I don’t buy it. Nothing is cheap enough if the buyer can’t integrate the acquired institution or execute the strategy that led to the deal in the first place. And no company has such a long and unbroken record of destroying value via acquisition as Citigroup does.
From the original Citi-Travelers deal, to Citi’s acquisition of European-American Bank, to its $800 million buyout of Vikram Pandit's hedge fund, Citi’s track record on deals has basically consisted of one fiasco after another. And most of its deals have been a lot less complex than the one Citi proposes to carry out now. For his part, Vik Pandit has never carried out a large-scale integration. (For that matter, he hasn’t even run a large public banking company very long.)

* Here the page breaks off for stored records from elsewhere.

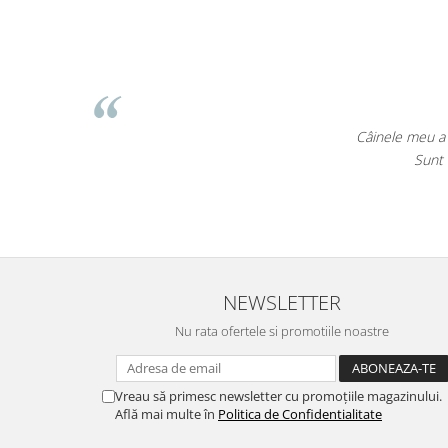
Cosmin Bivolaru
u a avut nevoie de produse din farmacie veterinară și le-am găsit foarte
unt impresionat de cât de variată e oferta și cât de bine sunt explicate 
NEWSLETTER
Nu rata ofertele si promotiile noastre
Vreau să primesc newsletter cu promoțiile magazinului.
Află mai multe în
Politica de Confidentialitate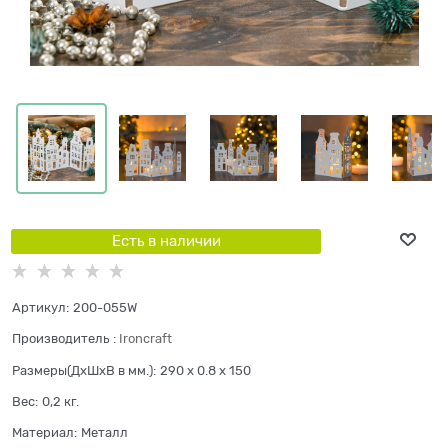
Есть в наличии
Артикул:
200-055W
Производитель
:
Ironcraft
Размеры(ДхШхВ в мм.):
290 x 0.8 x 150
Вес:
0,2
кг.
Материал:
Металл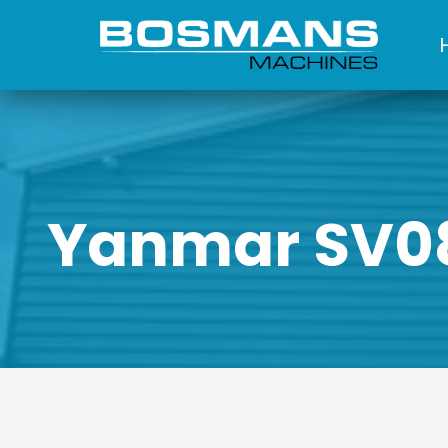
Yanmar SV08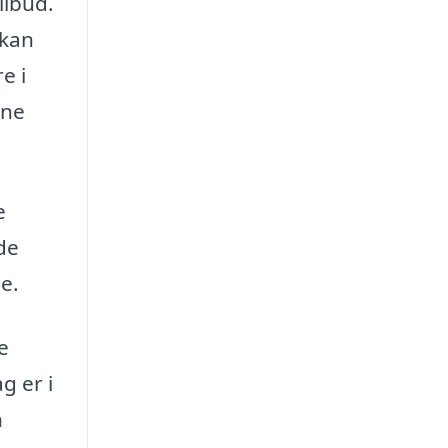
ilbud.
 kan
e i
gne
e
de
e.
e
g er i
n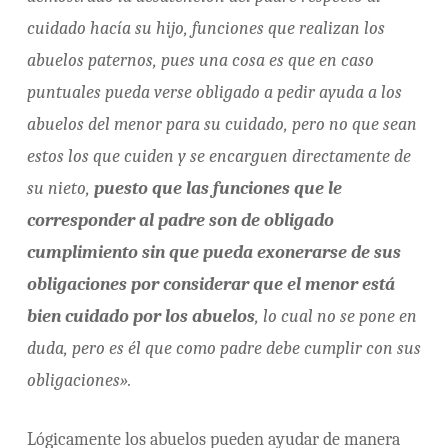
cuidado hacía su hijo, funciones que realizan los
abuelos paternos, pues una cosa es que en caso
puntuales pueda verse obligado a pedir ayuda a los
abuelos del menor para su cuidado, pero no que sean
estos los que cuiden y se encarguen directamente de
su nieto,
puesto que las funciones que le
corresponder al padre son de obligado
cumplimiento sin que pueda exonerarse de sus
obligaciones por considerar que el menor está
bien cuidado por los abuelos
, lo cual no se pone en
duda, pero es él que como padre debe cumplir con sus
obligaciones».
Lógicamente los abuelos pueden ayudar de manera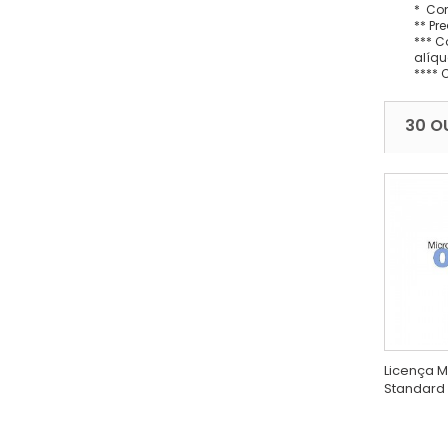
* Con
** Pr
*** C
alíqu
**** 
30 O
Licença M
Standard 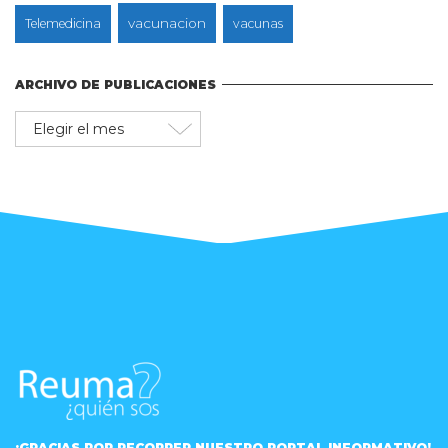
vacunacion
Telemedicina
vacunas
ARCHIVO DE PUBLICACIONES
Archivo
de
publicaciones
¡GRACIAS POR RECORRER NUESTRO PORTAL INFORMATIVO!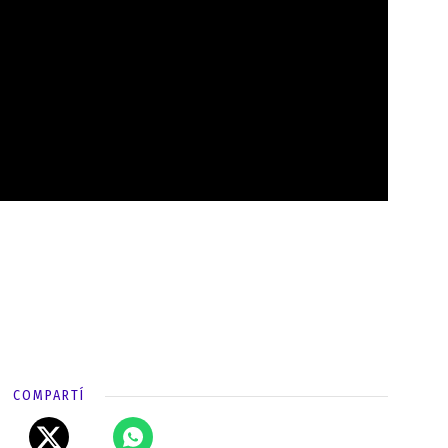
COMPARTÍ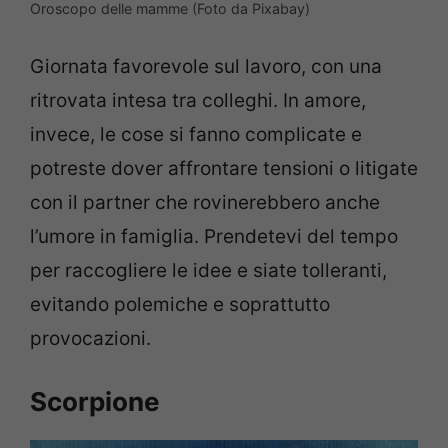
Oroscopo delle mamme (Foto da Pixabay)
Giornata favorevole sul lavoro, con una
ritrovata intesa tra colleghi. In amore,
invece, le cose si fanno complicate e
potreste dover affrontare tensioni o litigate
con il partner che rovinerebbero anche
l’umore in famiglia. Prendetevi del tempo
per raccogliere le idee e siate tolleranti,
evitando polemiche e soprattutto
provocazioni.
Scorpione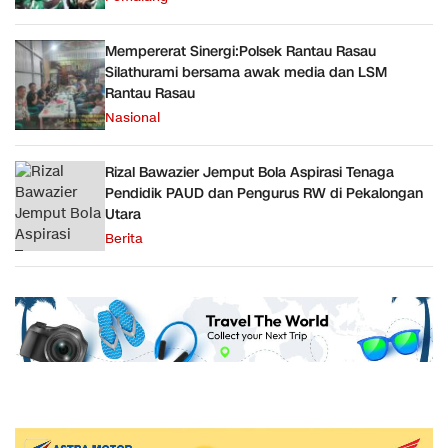
Mempererat Sinergi:Polsek Rantau Rasau
Silathurami bersama awak media dan LSM
Rantau Rasau
Nasional
Rizal Bawazier Jemput Bola Aspirasi Tenaga
Pendidik PAUD dan Pengurus RW di Pekalongan
Utara
Berita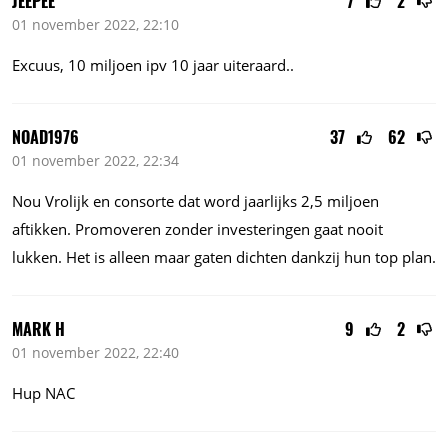
JEEPEE
7
2
01 november 2022, 22:10
Excuus, 10 miljoen ipv 10 jaar uiteraard..
NOAD1976
37
62
01 november 2022, 22:34
Nou Vrolijk en consorte dat word jaarlijks 2,5 miljoen
aftikken. Promoveren zonder investeringen gaat nooit
lukken. Het is alleen maar gaten dichten dankzij hun top plan.
MARK H
9
2
01 november 2022, 22:40
Hup NAC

Wachovia, despite the Golden West debacle, had a strong commercial and retail banking model that served millions of customers. Citi has a horrendous retail model, no small-business model, and no middle-market business. And we’re supposed to believe Citi can stitch these two businesses together and make it work?
When Citi bought EAB, it said it loved the retail business and would use EAB’s strong small-business and middle-market base to build a new Citi. Twenty-four months later there was no EAB bank, no staff, and hardly any small-business or middle-market customers.
I don’t see any reason why Citi’s experience with Wachovia won’t be a replay of its experience with EAB.
Sorry Tom, we disagree.
Even getting Wachovia for free, Citi still paid too much.